## Travail demandé
Repérez toutes les lignes du matériel ci-dessous qui contiennent la chaîne « FACE » et recopiez-les, en tenant compte de la casse.

## Extraits de données
---
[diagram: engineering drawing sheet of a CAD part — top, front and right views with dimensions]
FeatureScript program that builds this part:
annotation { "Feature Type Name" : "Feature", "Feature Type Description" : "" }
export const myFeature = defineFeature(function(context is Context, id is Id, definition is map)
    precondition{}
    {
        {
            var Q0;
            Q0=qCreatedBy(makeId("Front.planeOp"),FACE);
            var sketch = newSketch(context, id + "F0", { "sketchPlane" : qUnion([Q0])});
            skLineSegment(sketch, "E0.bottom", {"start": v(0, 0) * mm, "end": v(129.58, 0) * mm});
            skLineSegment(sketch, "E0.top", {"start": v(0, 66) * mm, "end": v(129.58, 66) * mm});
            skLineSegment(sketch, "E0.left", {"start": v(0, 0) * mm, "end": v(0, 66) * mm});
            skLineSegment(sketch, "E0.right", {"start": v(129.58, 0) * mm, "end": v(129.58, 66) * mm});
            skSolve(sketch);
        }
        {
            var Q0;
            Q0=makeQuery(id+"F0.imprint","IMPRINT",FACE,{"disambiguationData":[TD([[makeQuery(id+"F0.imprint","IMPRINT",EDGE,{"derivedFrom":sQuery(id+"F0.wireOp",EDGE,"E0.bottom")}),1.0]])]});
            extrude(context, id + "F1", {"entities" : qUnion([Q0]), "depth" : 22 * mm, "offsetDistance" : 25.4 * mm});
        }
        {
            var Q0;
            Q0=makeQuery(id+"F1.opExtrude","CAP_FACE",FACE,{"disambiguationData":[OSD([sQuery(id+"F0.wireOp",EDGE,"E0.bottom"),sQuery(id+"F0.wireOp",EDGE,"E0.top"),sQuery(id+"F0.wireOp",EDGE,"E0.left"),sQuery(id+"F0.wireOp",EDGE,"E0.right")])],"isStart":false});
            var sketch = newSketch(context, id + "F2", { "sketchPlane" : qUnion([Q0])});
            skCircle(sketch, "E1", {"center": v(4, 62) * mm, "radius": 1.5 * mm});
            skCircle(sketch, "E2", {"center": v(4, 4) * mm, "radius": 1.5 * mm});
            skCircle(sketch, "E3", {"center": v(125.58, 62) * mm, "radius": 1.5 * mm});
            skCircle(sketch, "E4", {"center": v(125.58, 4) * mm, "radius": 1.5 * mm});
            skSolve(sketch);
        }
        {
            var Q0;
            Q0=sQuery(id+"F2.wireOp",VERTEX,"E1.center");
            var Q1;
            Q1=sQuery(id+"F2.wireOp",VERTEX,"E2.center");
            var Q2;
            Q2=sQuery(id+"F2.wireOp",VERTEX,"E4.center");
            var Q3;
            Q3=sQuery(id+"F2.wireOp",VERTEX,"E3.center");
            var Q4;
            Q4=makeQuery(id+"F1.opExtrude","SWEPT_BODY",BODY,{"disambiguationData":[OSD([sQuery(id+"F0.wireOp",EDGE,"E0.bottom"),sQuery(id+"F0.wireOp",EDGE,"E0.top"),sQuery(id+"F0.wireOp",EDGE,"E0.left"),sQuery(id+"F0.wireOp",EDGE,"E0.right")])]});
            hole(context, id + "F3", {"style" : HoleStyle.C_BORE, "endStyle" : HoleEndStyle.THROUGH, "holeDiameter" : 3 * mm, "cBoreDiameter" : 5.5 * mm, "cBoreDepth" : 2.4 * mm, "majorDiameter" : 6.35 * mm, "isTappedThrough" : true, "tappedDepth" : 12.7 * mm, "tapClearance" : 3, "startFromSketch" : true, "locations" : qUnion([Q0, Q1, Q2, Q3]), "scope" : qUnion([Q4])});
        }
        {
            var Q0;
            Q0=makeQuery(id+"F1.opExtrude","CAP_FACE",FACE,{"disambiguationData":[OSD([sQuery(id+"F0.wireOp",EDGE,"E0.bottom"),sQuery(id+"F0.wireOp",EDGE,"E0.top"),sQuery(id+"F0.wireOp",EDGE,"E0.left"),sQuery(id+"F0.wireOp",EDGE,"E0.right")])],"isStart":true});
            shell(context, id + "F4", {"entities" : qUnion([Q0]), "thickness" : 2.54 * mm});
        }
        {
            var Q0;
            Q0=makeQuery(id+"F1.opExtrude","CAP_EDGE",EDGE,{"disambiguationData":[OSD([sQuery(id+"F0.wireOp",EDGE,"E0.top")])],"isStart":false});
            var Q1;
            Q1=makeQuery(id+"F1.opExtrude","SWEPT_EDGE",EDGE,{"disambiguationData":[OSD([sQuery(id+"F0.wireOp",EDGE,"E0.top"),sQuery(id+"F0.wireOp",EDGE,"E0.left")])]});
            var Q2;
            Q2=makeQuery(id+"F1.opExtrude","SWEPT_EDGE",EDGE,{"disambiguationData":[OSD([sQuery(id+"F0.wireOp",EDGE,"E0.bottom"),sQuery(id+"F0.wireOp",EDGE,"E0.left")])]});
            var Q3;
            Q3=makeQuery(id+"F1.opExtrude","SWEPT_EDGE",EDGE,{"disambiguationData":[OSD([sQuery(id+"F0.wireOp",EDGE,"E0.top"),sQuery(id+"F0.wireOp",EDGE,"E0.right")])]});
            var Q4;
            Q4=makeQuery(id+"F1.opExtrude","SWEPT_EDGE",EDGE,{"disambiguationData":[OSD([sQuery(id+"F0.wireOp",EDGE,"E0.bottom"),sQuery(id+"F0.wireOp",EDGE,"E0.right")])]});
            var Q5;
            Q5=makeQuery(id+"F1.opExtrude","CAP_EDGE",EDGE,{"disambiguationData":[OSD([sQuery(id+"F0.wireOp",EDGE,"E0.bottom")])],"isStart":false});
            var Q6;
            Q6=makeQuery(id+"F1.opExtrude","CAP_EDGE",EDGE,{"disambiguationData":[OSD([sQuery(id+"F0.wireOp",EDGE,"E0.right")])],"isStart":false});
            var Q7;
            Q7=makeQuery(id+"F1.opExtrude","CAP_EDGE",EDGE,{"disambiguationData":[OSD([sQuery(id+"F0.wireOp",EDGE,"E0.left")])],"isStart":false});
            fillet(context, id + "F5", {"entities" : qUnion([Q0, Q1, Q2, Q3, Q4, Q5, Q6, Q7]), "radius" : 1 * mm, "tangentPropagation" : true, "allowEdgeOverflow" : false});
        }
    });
---
## Corrigé
            Q0=qCreatedBy(makeId("Front.planeOp"),FACE);
            Q0=makeQuery(id+"F0.imprint","IMPRINT",FACE,{"disambiguationData":[TD([[makeQuery(id+"F0.imprint","IMPRINT",EDGE,{"derivedFrom":sQuery(id+"F0.wireOp",EDGE,"E0.bottom")}),1.0]])]});
            Q0=makeQuery(id+"F1.opExtrude","CAP_FACE",FACE,{"disambiguationData":[OSD([sQuery(id+"F0.wireOp",EDGE,"E0.bottom"),sQuery(id+"F0.wireOp",EDGE,"E0.top"),sQuery(id+"F0.wireOp",EDGE,"E0.left"),sQuery(id+"F0.wireOp",EDGE,"E0.right")])],"isStart":false});
            Q0=makeQuery(id+"F1.opExtrude","CAP_FACE",FACE,{"disambiguationData":[OSD([sQuery(id+"F0.wireOp",EDGE,"E0.bottom"),sQuery(id+"F0.wireOp",EDGE,"E0.top"),sQuery(id+"F0.wireOp",EDGE,"E0.left"),sQuery(id+"F0.wireOp",EDGE,"E0.right")])],"isStart":true});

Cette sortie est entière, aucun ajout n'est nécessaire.